**** Teks Bacaan

Kisah Usman Guru Daerah Pedalaman Flores Timur, Jalan Kaki 5 Kilometer Susuri Hutan untuk Mengajar

Usman Ahmad Wato Wutun, guru Sekolah Dasar Negeri Arang.

Desa Sagu, Kecamatan Adonara, Kabupaten Flores Timur, Nusa Tenggara Timur (NTT), yang setiap hari berjuang mencapai sekolah untuk mengajar. Sekolah Dasar tempatnya mengabdi berada di Arang, sebuah dusun terpencil yang masih jauh dari perhatian pemerintah.

Jaraknya sekitar lima kilometer dari desa induk. Kondisi jalanan rusak dan belum ada jaringan listrik. “Kurang lebih sudah 21 tahun saya mengajar di sini,” ucap Usman kepada wartawan, Selasa (2/5/2023).

Usman Guru Perintis

Kisah Usman guru daerah pedalaman

Usman menuturkan, awalnya tak ada sekolah di dusun itu. Anak-anak pun harus berjalan kaki jauh menuju sekolah di Desa Sagu.

Tahun 2002, pembangunan sebuah Sekolah Dasar di Dusun Arang. Usman menjadi salah satu guru perintis pembangunan sekolah darurat yang terbuat dari bahan seadanya.

Sejak saat itu, Usman menyusuri hutan menaiki bukit dan menuruni lembah untuk berangkat ke sekolah yang berjarak lima kilometer dari rumahnya.

Usman meninggalkan rumah sekitar pukul 05.30 Wita. Ia mengenakan pakaian biasa untuk menghindari air dan lumpur sepanjang jalan.

Sambil menenteng tas dan sebilah parang, guru empat anak ini berjalan kaki melewati kebun warga dan hutan. Jalanan terjal dan sedikit menanjak menjadi rutinitas Usman. Belum lagi sepanjang perjalanan suasana sepi, hanya terdengar suara burung dan nyanyian hutan.

********
**** Baris Data

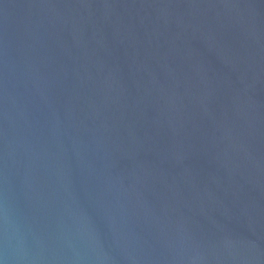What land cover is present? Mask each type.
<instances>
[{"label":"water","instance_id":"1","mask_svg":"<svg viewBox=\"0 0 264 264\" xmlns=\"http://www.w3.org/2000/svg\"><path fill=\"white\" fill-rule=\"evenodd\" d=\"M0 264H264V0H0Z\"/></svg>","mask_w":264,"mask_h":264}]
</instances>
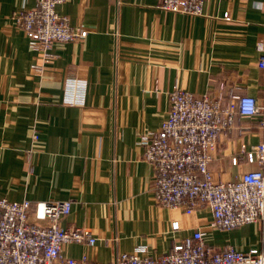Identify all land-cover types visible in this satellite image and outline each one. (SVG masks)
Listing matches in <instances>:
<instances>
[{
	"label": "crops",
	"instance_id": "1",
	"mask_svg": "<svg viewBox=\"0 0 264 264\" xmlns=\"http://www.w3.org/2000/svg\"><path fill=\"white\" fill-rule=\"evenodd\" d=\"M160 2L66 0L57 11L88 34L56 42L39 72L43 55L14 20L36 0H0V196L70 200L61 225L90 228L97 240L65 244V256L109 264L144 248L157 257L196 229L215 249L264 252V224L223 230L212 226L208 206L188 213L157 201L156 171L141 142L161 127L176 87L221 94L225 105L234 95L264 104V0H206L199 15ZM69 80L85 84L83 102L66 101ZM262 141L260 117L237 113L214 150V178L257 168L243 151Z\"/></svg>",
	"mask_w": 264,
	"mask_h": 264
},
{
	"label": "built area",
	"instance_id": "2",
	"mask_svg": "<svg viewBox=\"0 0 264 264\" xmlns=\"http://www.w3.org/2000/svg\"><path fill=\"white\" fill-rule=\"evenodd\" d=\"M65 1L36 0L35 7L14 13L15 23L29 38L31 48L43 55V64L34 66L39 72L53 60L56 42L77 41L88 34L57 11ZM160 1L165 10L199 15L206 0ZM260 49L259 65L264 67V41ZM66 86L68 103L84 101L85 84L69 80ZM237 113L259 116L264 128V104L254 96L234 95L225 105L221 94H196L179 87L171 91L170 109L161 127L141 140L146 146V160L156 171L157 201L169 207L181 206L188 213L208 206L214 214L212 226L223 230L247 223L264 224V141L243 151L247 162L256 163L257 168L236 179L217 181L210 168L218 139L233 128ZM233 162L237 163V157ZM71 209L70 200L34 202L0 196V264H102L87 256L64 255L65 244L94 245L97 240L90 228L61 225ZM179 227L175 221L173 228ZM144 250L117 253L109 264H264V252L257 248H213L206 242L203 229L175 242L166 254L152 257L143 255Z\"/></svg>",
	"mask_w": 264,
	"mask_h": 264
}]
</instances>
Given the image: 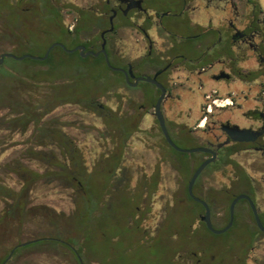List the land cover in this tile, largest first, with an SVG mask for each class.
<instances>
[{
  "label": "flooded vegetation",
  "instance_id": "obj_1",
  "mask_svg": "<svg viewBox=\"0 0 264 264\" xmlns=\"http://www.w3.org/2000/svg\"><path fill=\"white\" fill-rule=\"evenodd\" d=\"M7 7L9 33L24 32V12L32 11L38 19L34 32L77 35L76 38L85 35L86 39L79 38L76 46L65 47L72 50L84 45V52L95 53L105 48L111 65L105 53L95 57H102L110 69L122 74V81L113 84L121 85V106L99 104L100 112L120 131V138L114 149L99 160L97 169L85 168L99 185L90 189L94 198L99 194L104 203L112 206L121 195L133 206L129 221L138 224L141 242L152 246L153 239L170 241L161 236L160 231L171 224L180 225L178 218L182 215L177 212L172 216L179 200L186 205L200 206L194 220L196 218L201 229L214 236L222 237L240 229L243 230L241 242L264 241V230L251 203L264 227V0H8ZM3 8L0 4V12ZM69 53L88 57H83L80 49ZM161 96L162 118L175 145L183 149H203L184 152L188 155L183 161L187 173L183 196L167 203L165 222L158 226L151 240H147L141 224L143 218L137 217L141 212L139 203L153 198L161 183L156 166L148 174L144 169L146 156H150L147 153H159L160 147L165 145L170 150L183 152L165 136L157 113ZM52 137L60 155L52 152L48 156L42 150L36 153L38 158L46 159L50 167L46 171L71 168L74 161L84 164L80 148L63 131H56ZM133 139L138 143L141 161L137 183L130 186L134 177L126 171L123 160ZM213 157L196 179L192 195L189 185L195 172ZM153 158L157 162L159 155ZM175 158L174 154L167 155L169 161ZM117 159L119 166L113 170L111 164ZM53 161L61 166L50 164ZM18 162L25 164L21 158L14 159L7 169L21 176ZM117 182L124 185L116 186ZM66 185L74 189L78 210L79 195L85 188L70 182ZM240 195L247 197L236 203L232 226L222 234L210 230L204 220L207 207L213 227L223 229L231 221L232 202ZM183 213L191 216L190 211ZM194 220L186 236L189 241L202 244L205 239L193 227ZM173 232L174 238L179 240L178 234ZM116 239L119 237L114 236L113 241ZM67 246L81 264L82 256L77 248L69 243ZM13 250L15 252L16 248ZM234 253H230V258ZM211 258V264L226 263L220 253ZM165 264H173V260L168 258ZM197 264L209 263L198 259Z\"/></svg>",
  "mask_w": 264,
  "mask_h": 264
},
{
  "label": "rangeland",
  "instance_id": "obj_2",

********

_Soal Latihan_
Tuliskan lanjutan teks bacaan tentang Usman, guru pedalaman Flores Timur, dimulai setelah kalimat terakhirnya.

_Jawaban Soal_
Parahnya, ungkap Usman, saat musim hujan tiba jalanan sangat licin. Dia harus sangat berhati-hati agar tak tergelincir. “Kalau tidak hati-hati, bisa jatuh apalagi lumpur juga. Saya juga harus bawa parang untuk potong makanan kambing saat pulang sekolah,” ucapnya.

Usman berkisah, awalnya ia merupakan guru honorer di sekolah itu. Setahun kemudian ia mengikuti tes guru kontrak pusat. Ia pun dinyatakan lulus.

Pada tahun 2006, pemerintah membuka lowongan calon pegawai negeri sipil (CPNS). Usman pun terdorong mengikuti seleksi dan dinyatakan lulus.

“Sejak tahun 2002 sampai sekarang belum pernah pindah. Saya mau tetap mengabdi di sekolah yang kami rintis bersama ini, sampai pensiun,” ungkap Usman.

Ia berpesan bagi para guru di Indonesia. Meski penempatan di daerah terpencil, namun guru harus tetap semangat dan setia pada profesi demi mencerdaskan generasi bangsa.

Keterangan Kepala Sekolah

Kepala Sekolah SDN Arang, Arifin Damin Korebima mengatakan, sekolah yang ia pimpin masih jauh dari perhatian pemerintah. Sejak pembangunan permanen pada 2007, hingga kini sekolah itu tak pernah lagi mendapat bantuan anggaran.

“Lihat saja lantainya sudah rusak semua. Plafon juga sudah pada hancur. Tidak ada ruangan guru dan kepala sekolah, terpaksa kami pakai ruang kelas,” ungkapnya.

Selain kekurangan fasilitas, ketiadaan listrik juga menjadi kendala saat para siswa mengikuti ujian nasional berbasis komputer (UNBK).

Setiap UNBK, para siswa terpaksa digabungkan dengan sekolah di desa-desa tetangga.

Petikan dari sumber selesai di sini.